Page 70
Only one shoulder goes up this time. “I said something foolish about how much our time had meant to me.” Foolish. It wouldn’t have been foolish. “And I wrote down my number.” The blow hits. I knew it was coming, that she would have included it, but to hear her say it… “I said something about how I know long distance sucks, but that I’d like to talk to you again. Maybe read together.” She whispers the last sentence.
I take a step back.
She wanted to read to me over the phone. Like she’d done that night.
“And then I never called.” I feel like I’m breaking my own heart.
Hannah gives me another one of those fucking shrugs. “I get it.”
“No.” I shake my head. “No, there’s nothing to get. I didn’t— Hannah, I never got that letter. If I did, I would’ve called.”

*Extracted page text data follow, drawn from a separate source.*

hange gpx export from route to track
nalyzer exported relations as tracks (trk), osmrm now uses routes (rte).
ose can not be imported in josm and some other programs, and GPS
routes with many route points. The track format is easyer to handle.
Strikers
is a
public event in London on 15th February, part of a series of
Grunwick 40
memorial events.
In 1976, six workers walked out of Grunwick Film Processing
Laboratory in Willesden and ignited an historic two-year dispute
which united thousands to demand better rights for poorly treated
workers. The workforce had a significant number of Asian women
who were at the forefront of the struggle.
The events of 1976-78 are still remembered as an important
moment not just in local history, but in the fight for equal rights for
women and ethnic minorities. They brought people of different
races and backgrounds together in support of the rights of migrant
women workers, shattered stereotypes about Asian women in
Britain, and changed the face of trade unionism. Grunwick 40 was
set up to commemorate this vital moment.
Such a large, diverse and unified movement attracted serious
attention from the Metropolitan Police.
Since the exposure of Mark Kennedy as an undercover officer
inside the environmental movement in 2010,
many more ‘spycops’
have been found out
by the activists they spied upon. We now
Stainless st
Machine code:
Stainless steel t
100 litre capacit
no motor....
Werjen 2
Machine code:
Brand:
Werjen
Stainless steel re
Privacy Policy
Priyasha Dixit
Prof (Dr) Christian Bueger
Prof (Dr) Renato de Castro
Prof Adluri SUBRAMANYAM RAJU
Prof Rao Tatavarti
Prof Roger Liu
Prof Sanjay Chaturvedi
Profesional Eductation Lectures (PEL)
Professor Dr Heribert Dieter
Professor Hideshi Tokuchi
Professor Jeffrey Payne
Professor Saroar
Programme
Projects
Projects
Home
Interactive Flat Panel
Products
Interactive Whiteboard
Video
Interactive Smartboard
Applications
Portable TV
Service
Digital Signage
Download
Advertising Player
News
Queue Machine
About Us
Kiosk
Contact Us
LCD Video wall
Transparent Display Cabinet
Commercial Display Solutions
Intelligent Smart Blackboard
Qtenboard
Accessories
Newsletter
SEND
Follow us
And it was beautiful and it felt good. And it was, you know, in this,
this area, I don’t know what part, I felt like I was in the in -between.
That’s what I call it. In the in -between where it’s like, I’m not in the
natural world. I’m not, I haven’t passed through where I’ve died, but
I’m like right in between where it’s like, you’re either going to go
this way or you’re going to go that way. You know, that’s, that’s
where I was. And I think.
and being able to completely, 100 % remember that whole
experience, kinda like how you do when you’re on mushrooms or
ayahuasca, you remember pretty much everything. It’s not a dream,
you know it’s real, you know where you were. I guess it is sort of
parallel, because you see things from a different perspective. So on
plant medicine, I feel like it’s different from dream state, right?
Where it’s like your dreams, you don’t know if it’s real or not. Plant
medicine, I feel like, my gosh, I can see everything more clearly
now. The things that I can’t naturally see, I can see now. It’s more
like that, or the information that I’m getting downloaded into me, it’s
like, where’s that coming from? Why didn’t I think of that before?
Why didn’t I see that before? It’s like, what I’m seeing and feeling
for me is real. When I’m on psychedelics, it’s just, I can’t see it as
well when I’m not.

“Okay.” She says it like she doesn’t believe me.
“I would have.” I run my hand through my hair. “I don’t know what happened to it, but I never got it. You have to believe me.”
Hannah is biting her lip, but she nods.
An intense sense of loss fills me, and I fucking hate it. There’s so much time we could have had together, but instead, we lost it all.
“Why didn’t you write to me again?” My voice sounds different from a moment ago. “You knew where I lived.”
She huffs out a broken laugh. “Because writing that letter once was hard enough. And because I didn’t want to be the desperate hookup begging for attention from hours away.”
I grit my teeth. “You weren’t just a hookup. You have to know that.”
“How?” She lifts and drops her hands again. “How was I supposed to know that, Maddox? As far as I knew, I left you a letter telling you how I felt, and you ignored it.”
I clench my fists. “That’s not what happened.”
“I believe you, okay? I believe you never got the letter, but at the time, I didn’t know that. And it hurt.” Her voice cracks. “I figured you didn’t care.”
“I cared a lot.” I take a step closer.
Hannah stops me with her next question. “Did you go to the library looking for me?”
My mouth opens, but I don’t want to answer.
Because I didn’t.
FORTY-FIVE
HANNAH
I can see it on his face.
He didn’t go to the library.
I believe him about everything else. I do. But I believe that too.
“You weren’t going to meet me that night.” My heart sinks as I say it.
None of this even matters.
He never tried looking for me.
It would’ve been over anyway.
“I was going to.” He grits the words, frustrated.